Seminerin kapanışını yapan TGS Diyarbakır İl Temsilcisi Mahmut Oral ise bölgede gazetecilerin karşı karşıya kaldıkları haberlerin önemli bir bölümünün travmatik olduğunu söyledi. Yine gazetecilerin bölgede saha çalışması yaptıklarında pek çok riski de göğüslemek zorunda kaldıklarına işaret eden Oral, "Bu riskler ve travma etkisi nedeniyle gazeteci arkadaşlarımızın sahadaki güvenlikleri en önemli konu. Burada anlatılanlar, paylaşılan deneyimler, sahada bundan böyle karşılaşılan türlü olaylarla en güvenli şekilde nasıl baş edeceğimiz konusunda bize yol gösterici olacaktır" diye konuştu.

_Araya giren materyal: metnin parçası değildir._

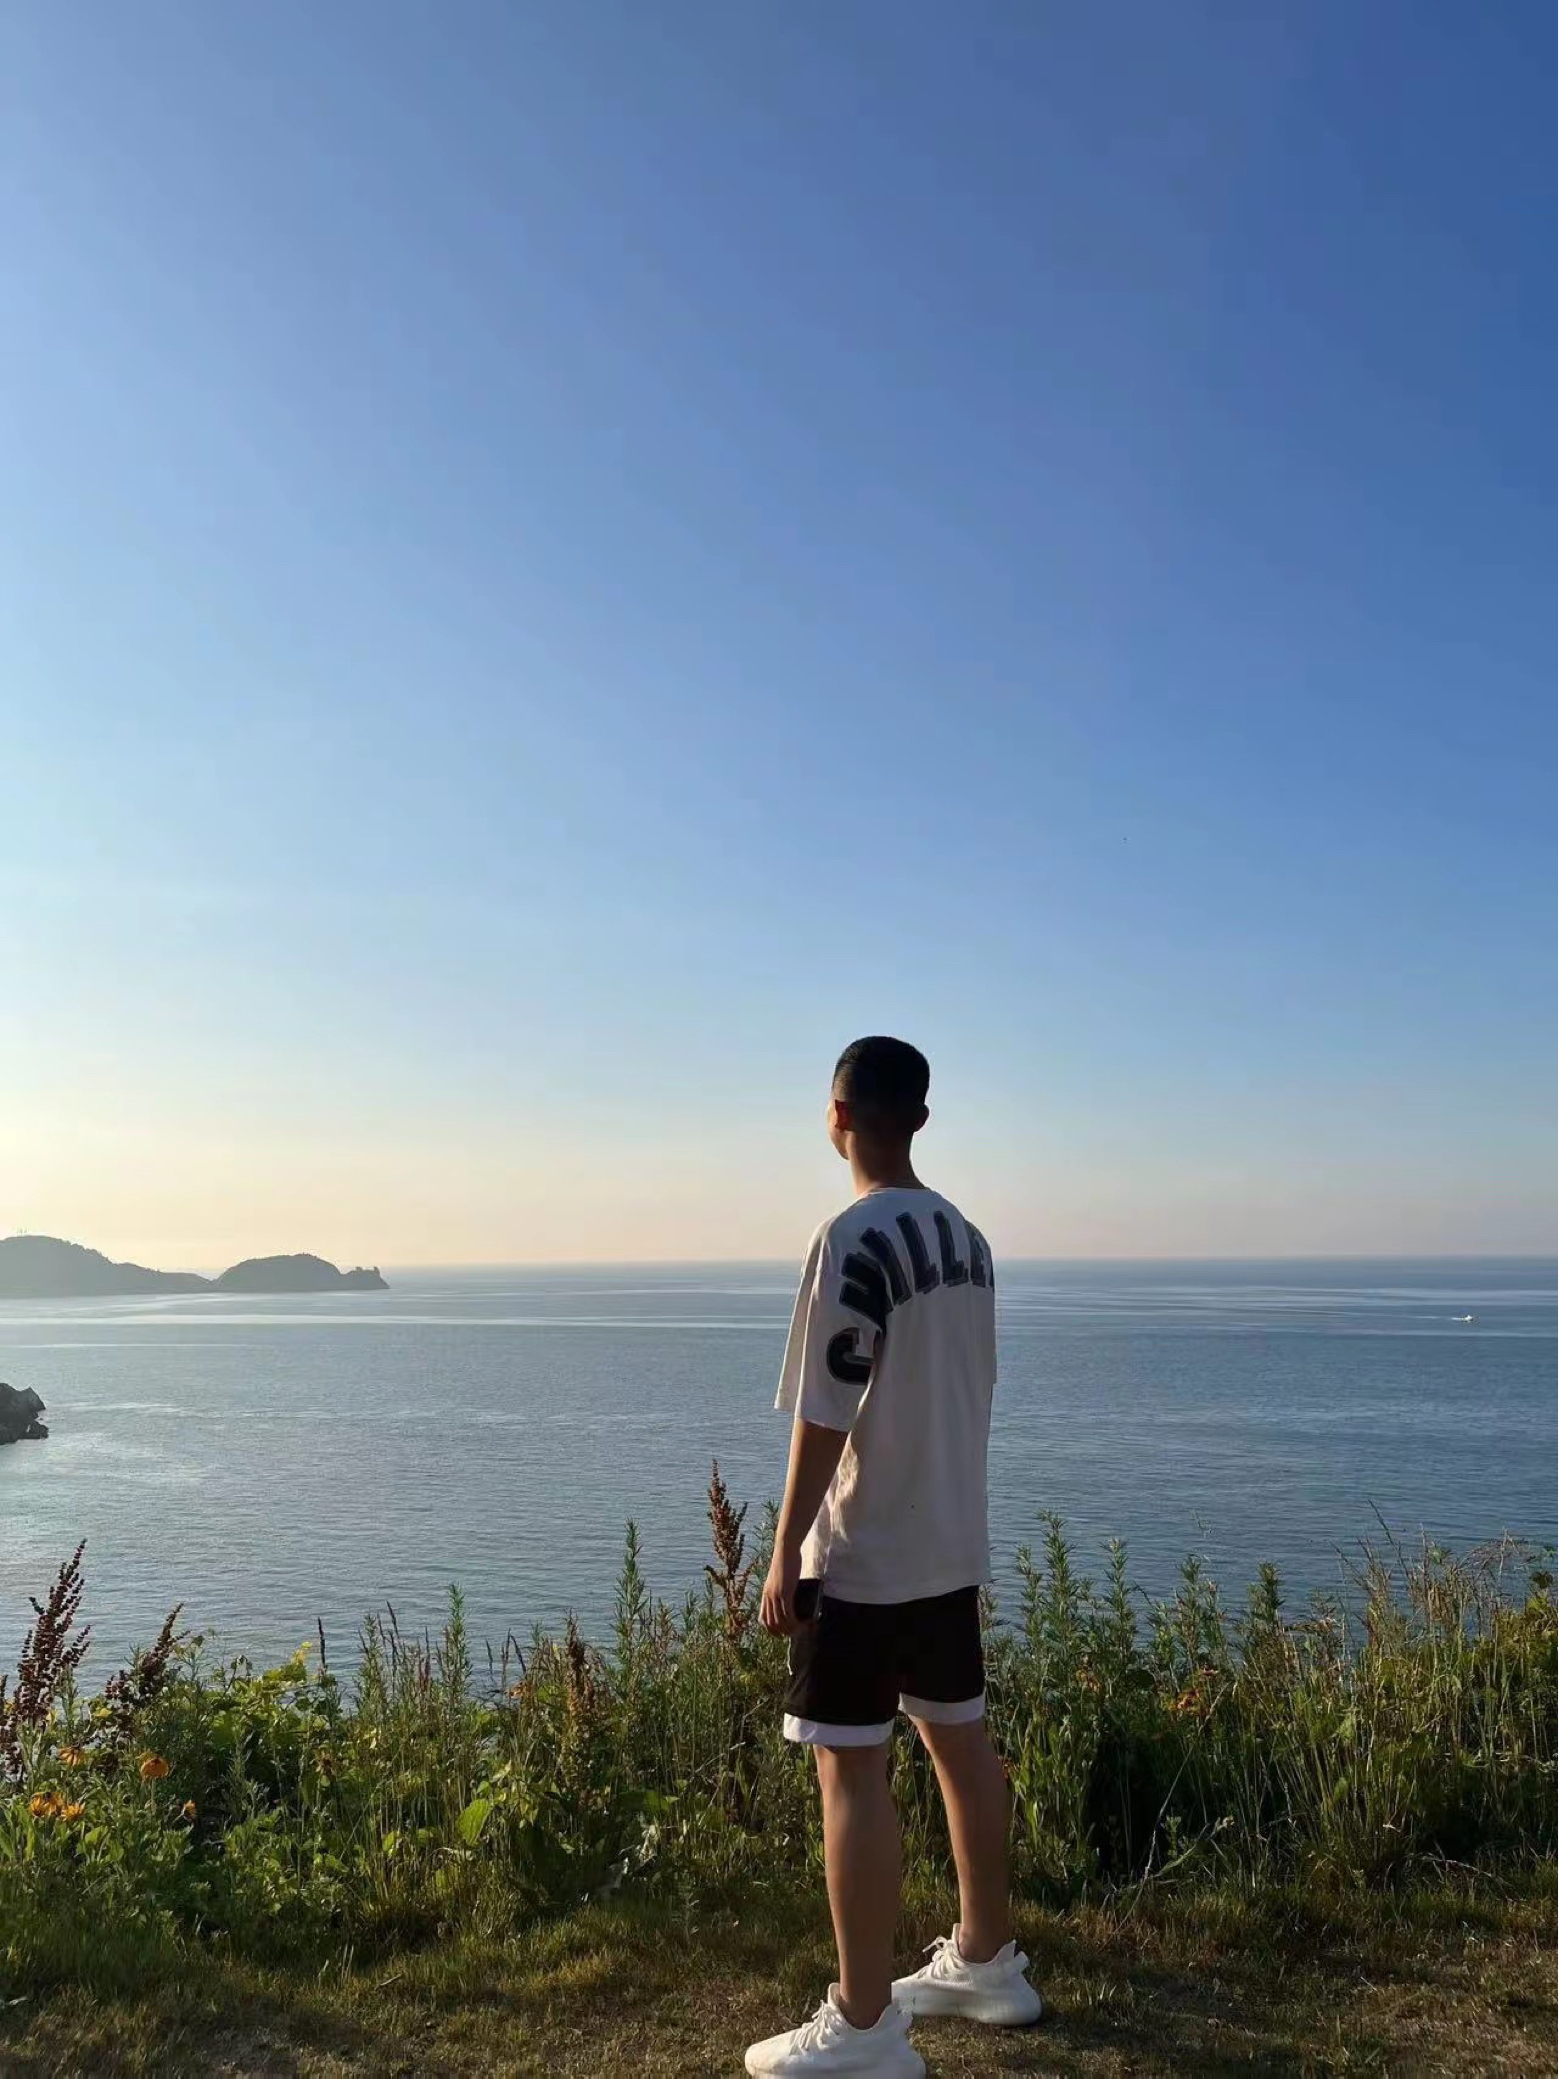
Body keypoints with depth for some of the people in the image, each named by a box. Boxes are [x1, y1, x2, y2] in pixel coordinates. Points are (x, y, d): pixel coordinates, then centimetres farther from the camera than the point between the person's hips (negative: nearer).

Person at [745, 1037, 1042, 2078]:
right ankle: (986, 1959, 33)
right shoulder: (968, 1237, 5)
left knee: (852, 1770, 1)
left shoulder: (852, 1238, -20)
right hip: (952, 1542, 9)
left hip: (863, 1554, -8)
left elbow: (826, 1413, -21)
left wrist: (787, 1550, -13)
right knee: (961, 1742, 18)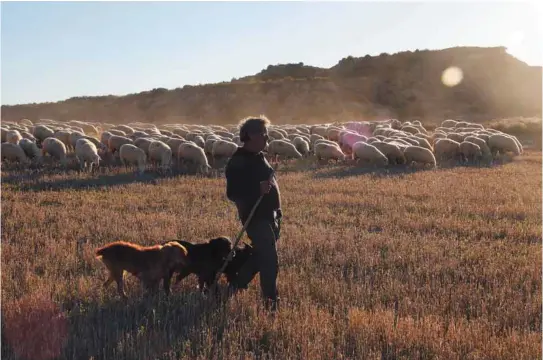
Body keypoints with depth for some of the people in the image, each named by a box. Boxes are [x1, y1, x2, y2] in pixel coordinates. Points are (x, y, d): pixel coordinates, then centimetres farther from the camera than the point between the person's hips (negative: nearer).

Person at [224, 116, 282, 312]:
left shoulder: (258, 156, 13)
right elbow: (232, 193, -20)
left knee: (260, 256, 17)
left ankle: (236, 285, 32)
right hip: (256, 217, -9)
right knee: (269, 260, -8)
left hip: (270, 216, 9)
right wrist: (258, 189, -32)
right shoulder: (238, 162, -15)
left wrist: (278, 212, 21)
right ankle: (271, 301, 2)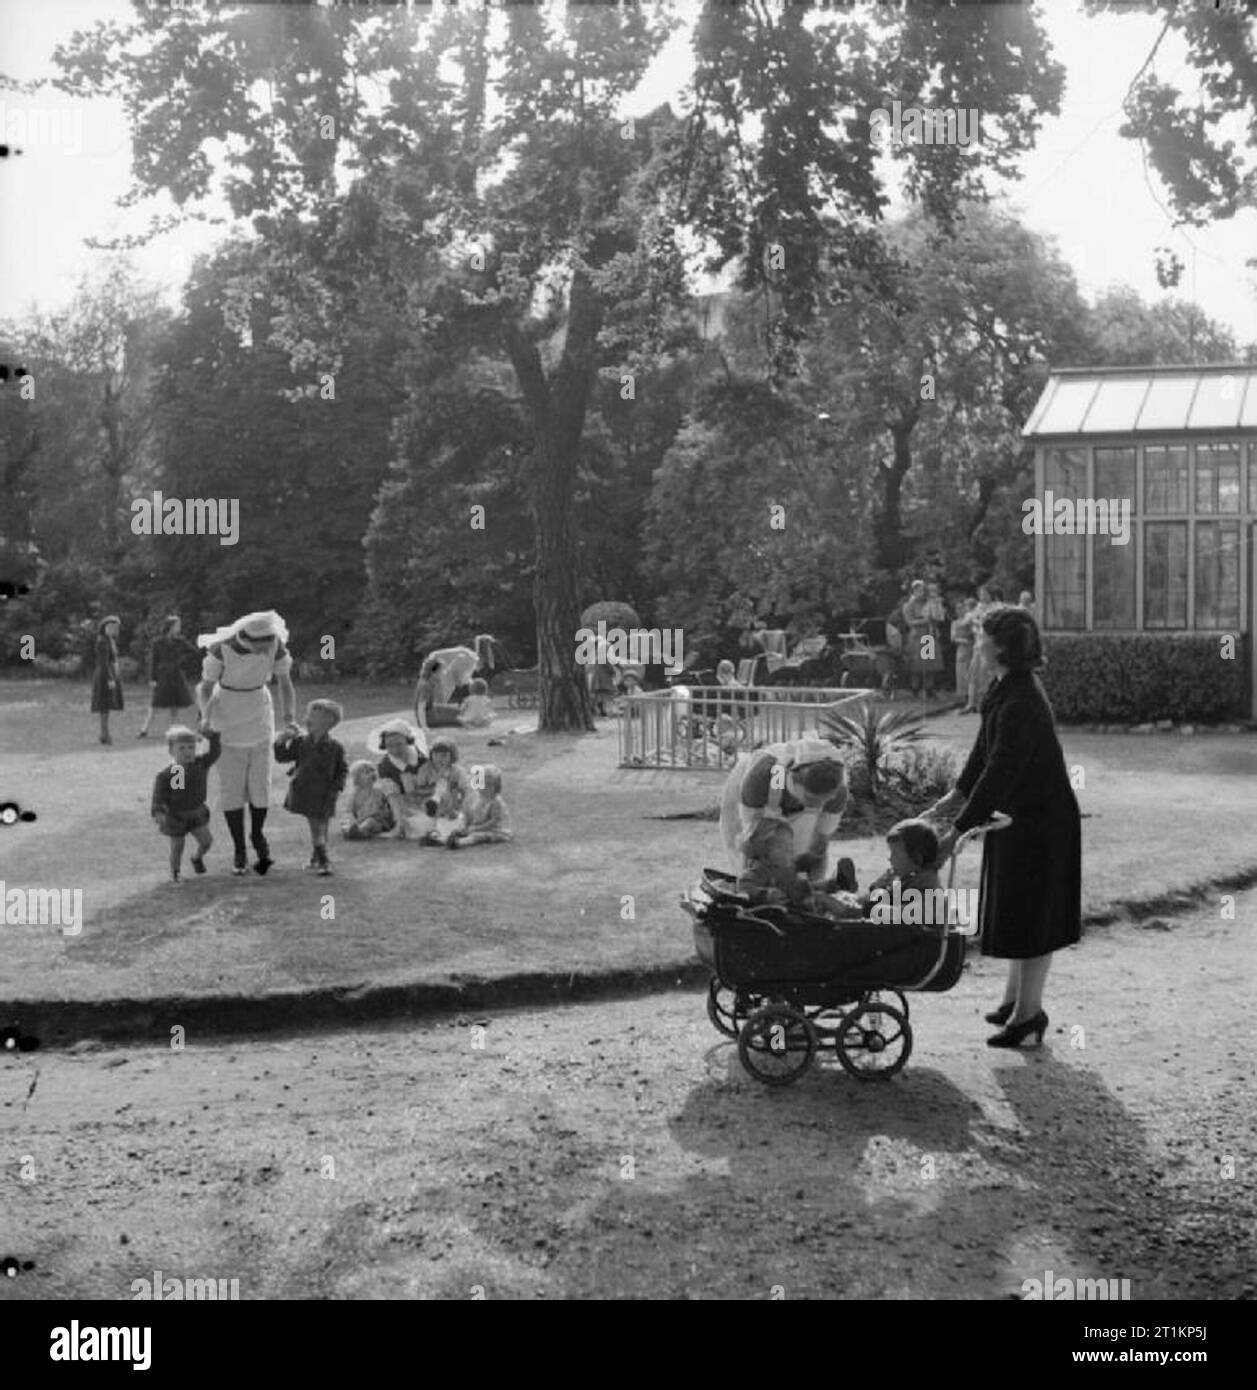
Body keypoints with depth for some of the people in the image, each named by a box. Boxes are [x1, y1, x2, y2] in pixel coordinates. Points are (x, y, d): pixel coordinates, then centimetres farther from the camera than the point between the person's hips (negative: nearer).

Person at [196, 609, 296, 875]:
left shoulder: (276, 645, -15)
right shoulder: (221, 648, -23)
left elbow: (285, 686, -8)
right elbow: (205, 688, -13)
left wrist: (289, 720, -24)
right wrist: (205, 717, -32)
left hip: (259, 720, 2)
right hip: (227, 721, -2)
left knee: (260, 783, 2)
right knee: (230, 786, -1)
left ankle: (258, 834, 29)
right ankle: (240, 851, 12)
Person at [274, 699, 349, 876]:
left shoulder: (335, 747, -6)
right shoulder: (300, 742, 2)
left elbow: (342, 770, 1)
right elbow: (282, 757, 5)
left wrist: (336, 787, -8)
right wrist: (281, 741, -10)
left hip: (324, 795, -3)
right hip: (303, 791, 3)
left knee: (320, 827, -1)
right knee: (315, 827, 9)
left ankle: (317, 859, 8)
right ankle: (321, 860, 16)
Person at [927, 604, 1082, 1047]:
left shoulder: (1021, 704, -29)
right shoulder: (1004, 689, 1)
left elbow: (999, 774, -30)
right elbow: (986, 749, 12)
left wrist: (956, 833, -28)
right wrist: (957, 795, 10)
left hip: (1041, 820, -10)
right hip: (1019, 814, 10)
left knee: (1031, 914, 2)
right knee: (1014, 909, 19)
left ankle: (1029, 1010, 14)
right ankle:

Oral, daha sonra seminerdeki paylaşımlar ışığında, çatışmalı bölgelerde gazetecilerin dikkat etmesi gereken güvenlik protokolü oluşturulduğunu söyledi. Oral, 16 maddelik protokolü şöyle açıkladı:
“Önce can güvenliği ilkesinden hareketle, haberin değil can güvenliğinin birinci öncelik olmasına dikkat edilmeli. Koruyucu ekipman (Kask, yelek, gaz maskesi) bulundurulmalı. Medya çalışanları, çatışma alanları ile ilgili olarak, sistematik meslek içi eğitimden geçmeli. Çatışma alanları ile ilgili deneyimli kişilerden brifing alınmalı. Çatışma sahasında mümkün olduğunca yalnız çalışılmamalı. Çatışma artığı patlayıcı ve sınır bölgelerinde kara mayınlarına karşı tedbirli olunmalı. Sahadaki meslek örgütleri ya da en az bir kişi günlük çalışma programından haberdar edilmeli. Televizyon ekipleri için, canlı yayın yapılacak alanlar çatışma bölgelerinden uzak olmalı. Daha önceden tanımadığın kişilerin, haber veya olay gösterme gibi tekliflerine, kaçırılma ihtimaline karşı tedbirli olunmalı. Güvenlik güçleri ve gruplar arasındaki gerilim sırasında, provokatif kişilerin olabileceğinden hareketle, bu kişilere karşı tedbirli olunmalı. Basın mensubu olduğunu belgeleyen kart, araç kartı, simge ve benzeri materyallerin görünür olmasına özen gösterilmeli. Fiziksel öz bakım en az haber kadar önemlidir, bu nedenle düzenli yemek, düzenli ve yeterli uyku ve dinlenme gibi kişisel ihtiyaçlar gözardı edilmemeli. Travmatik olaylardan sonra yalnız kalınmamalı, mutlaka konu ya da olay en az bir kişi ile paylaşılmalı. Tanık olunan travma sonrasında kendinizi iyi hissettirecek aktiviteler ve uğraşılar gerçekleştirilmeli. Uzun süreli travmatik olaylarda, mutlaka çalışma konusu ve alanı kısa bir süreliğine bile olsa değiştirilmeli. Travmatik olayların etkisinden uzun süre sonra da kurtulamayınca, profesyonel destek alınmalı.”